Their findings, published in Science, open new avenues of exploration for developing therapies to treat infectious or inflammatory diseases, such as sepsis, diabetes, and rheumatoid arthritis.
The novelty of our study is the discovery that Bcl-3 acting on gene expression has a profound effect on inflammation, says Ruaidhri Carmody, PhD, Senior Research Investigator in the Department of Pathology and Laboratory Medicine and first author of the Science paper. By mimicking Bcl-3 activity, we may be able to create an artificial way to block the inflammatory response.
In the laboratory of senior author Youhai Chen, PhD, Associate Professor of Pathology and Laboratory Medicine, Carmody and others searched for clues as to how Bcl-3 controls inflammation by examining how Bcl-3-deficient mouse cells respond to infection. Their studies revealed that Bcl-3 interacts with p50, a protein that inhibits gene transcription by binding to DNA.

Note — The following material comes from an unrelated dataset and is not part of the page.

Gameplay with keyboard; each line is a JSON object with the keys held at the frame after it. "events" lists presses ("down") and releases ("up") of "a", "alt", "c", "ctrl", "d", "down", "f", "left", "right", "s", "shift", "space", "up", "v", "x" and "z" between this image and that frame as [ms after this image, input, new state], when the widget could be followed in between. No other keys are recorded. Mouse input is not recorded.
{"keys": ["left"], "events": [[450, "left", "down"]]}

p50 turns off the DNA region coding for inflammation, halting the response to infection, explains Chen. Without Bcl-3, Chen says p50 cannot stop the inflammation response, but instead will become degraded very fast, through ubiquintination.
Ubiquitination is an intracellular system of checks and balances, where cellular proteins are flagged for disposal. During exposure to infection, Bcl-3 appears to overrule the p50 ubiquitination, stabilizing the presence of p50 on DNA and halting inflammation.